# [Exercise task]
How many lines in the records below contain the string "true"? Reply with the number alone.

# [Input]
============================================================

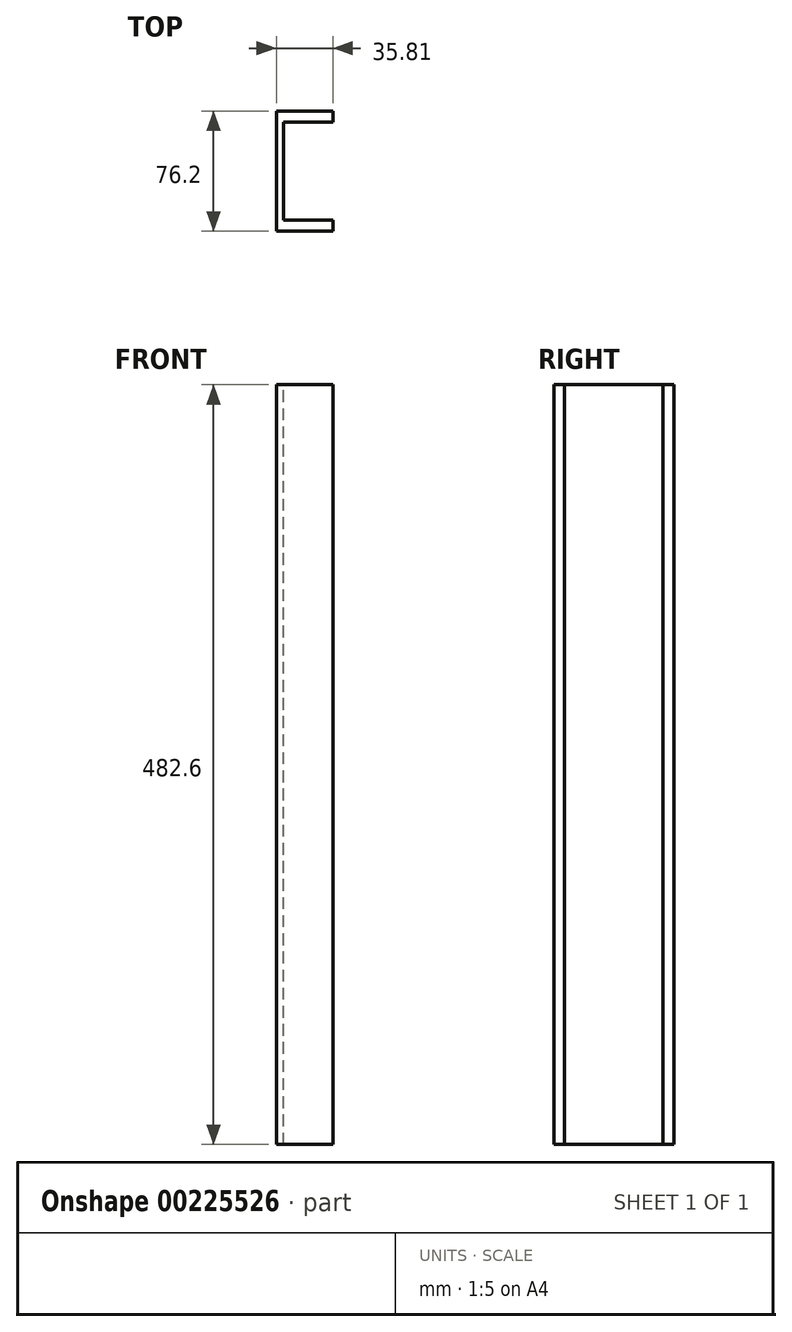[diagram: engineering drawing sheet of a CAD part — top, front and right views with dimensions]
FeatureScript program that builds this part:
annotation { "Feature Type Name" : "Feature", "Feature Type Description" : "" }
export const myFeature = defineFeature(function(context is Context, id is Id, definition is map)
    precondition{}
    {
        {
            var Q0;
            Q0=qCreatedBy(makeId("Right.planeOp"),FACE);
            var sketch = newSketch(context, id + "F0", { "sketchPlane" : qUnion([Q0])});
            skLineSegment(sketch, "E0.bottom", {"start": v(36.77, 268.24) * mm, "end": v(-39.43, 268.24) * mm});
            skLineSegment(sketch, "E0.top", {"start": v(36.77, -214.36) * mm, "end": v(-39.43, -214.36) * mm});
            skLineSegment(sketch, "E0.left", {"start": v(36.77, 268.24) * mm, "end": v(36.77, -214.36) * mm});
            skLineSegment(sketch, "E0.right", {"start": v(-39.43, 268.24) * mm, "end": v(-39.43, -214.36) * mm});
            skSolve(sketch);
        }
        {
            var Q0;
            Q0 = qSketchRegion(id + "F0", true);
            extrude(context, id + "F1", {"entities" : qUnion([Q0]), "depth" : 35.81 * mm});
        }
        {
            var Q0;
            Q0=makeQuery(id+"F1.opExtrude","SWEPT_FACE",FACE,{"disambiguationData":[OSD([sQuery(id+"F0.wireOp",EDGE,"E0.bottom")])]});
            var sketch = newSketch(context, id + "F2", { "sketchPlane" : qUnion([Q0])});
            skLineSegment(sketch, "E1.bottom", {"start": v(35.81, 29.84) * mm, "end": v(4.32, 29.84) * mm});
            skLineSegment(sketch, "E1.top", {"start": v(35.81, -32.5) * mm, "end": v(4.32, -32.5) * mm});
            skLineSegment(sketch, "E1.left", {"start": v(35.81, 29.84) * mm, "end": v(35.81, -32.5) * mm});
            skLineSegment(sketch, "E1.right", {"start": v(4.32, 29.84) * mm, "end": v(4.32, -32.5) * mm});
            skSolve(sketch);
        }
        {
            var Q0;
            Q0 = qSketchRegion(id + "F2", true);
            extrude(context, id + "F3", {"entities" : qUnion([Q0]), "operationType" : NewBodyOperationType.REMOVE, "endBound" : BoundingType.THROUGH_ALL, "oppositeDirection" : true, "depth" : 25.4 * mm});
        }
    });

============================================================

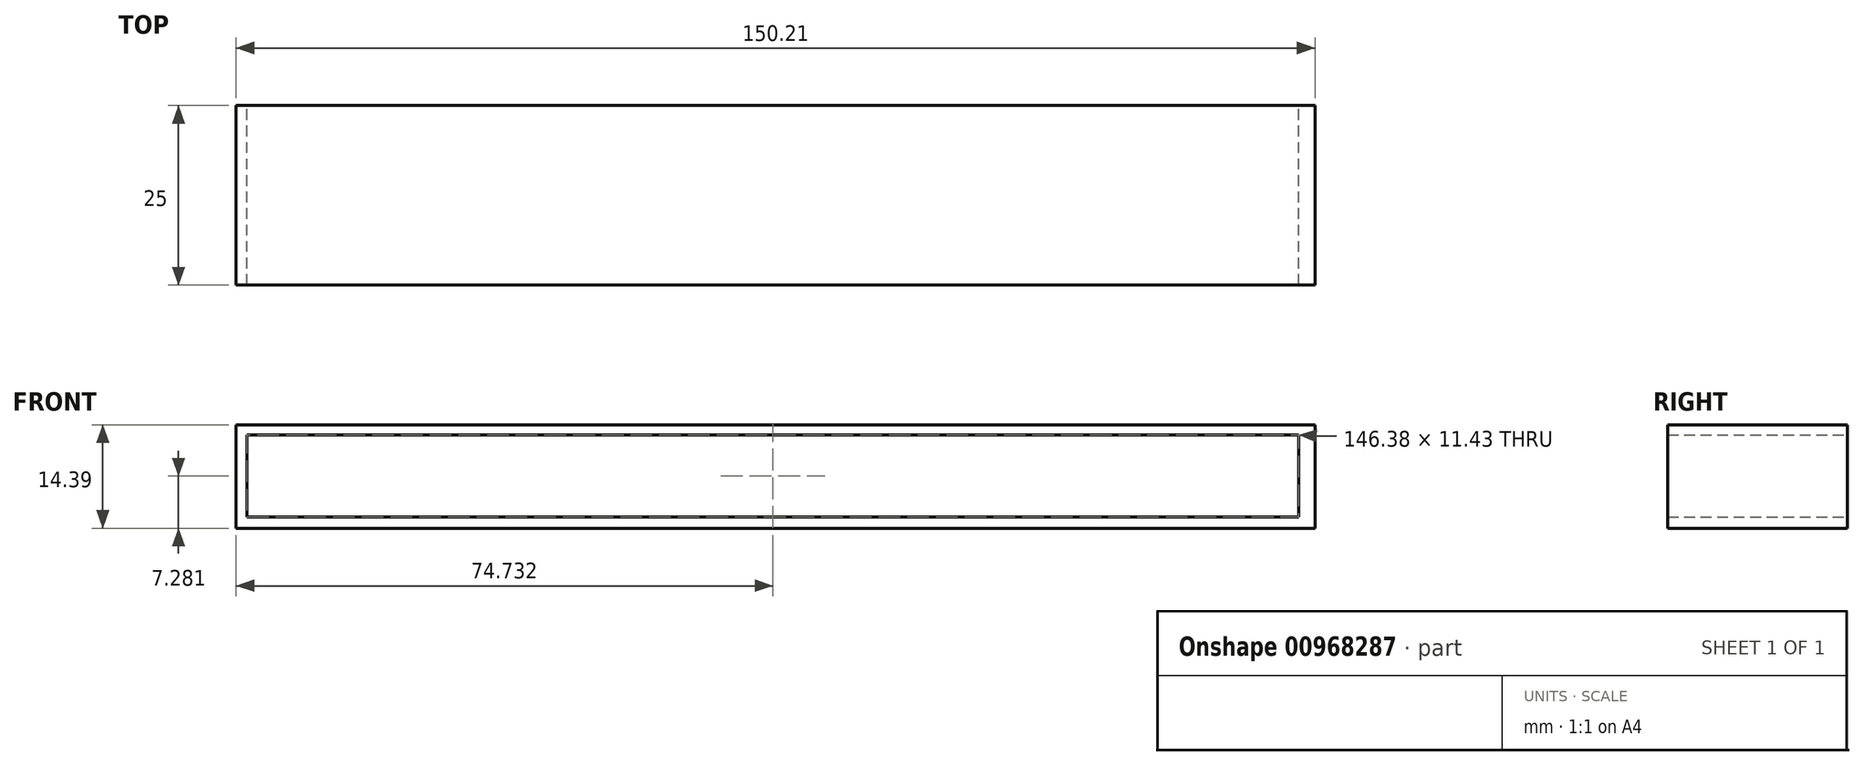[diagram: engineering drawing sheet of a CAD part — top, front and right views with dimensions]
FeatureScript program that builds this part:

============================================================

# [Finished exercise]
3